Converting the resulting complex number as our new heading, we will go \(4\) miles north for every \(2\) miles west–or \(2\) miles north for every mile west. And we did the calculation in like 10 seconds, no sine or cosine or calculator necessary! We didn’t get the new angle, but we didn’t start with one either. With our new number system, rotation is just baked in to multiplication.

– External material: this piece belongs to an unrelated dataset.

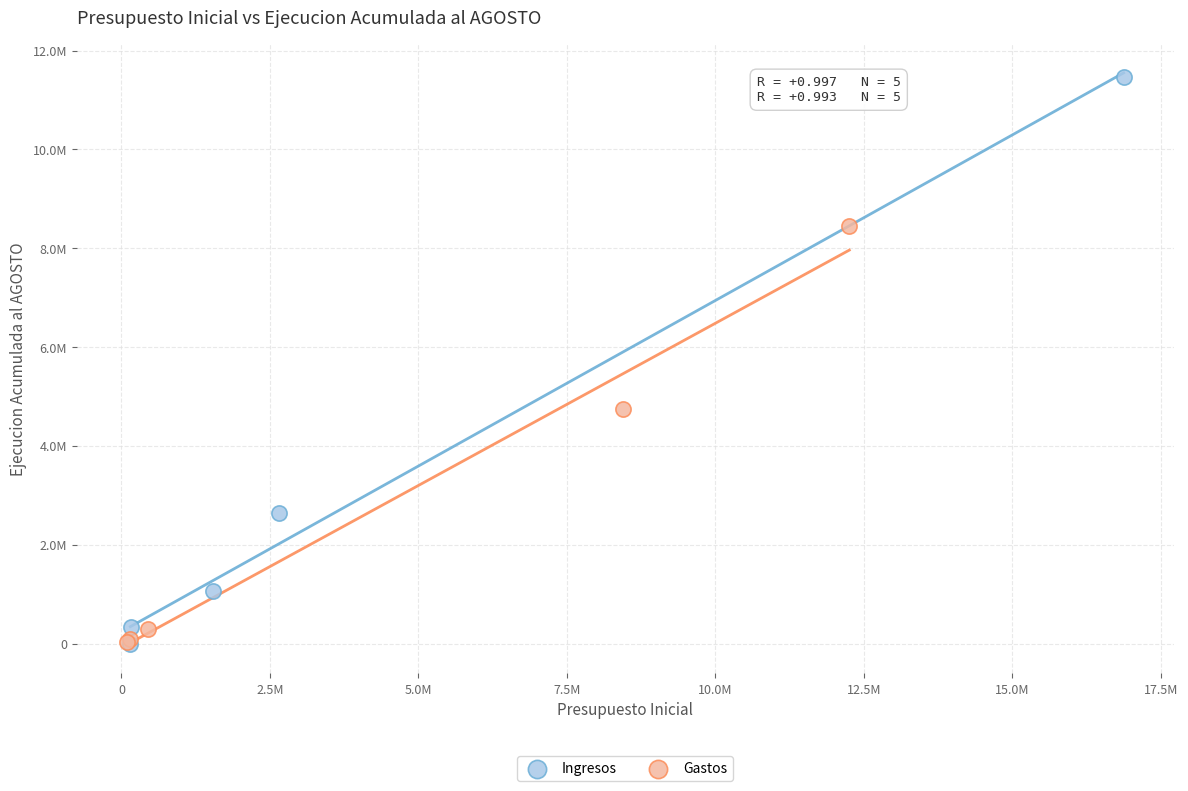

Which series reaches the maximum Y coordinate?

Ingresos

You may notice the magnitude of our vector was also transformed. Just like with real numbers, a number is scaled by the number it is multiplied by–in this case, by \(\sqrt{2}\), since that is the magnitude of \(1 + i\). If we are concerned with preserving the magnitude of our original heading, then we can multiply it by \(\frac{1}{\sqrt{2}} + \frac{i}{\sqrt{2}}\), dividing by \(\sqrt{2}\) to normalize the magnitude of our transformation.

In conclusion

I hope to have established a jumping off point for complex numbers by establishing a solid, geometrically based intuition for what imaginary numbers are and why they are great and quite reasonable.

Hopefully, coming soon are the deep waters worth diving into, beginning with applying this intuition to complex arithmetic, and working towards understanding Euler’s formula and Fourier transforms!

Footnotes

1. A very important and valuable thing mathematicians do is invent mathematical objects or improve existing ones in order to think more clearly or describe ideas more elegantly. All of numbers are examples of this.

2. Gauss also entertained calling \(i\) a “lateral” unit rather than “imaginary,” precisely to strip away the connotation that it was somehow less real than negative numbers — a naming battle the “imaginary” camp ultimately won.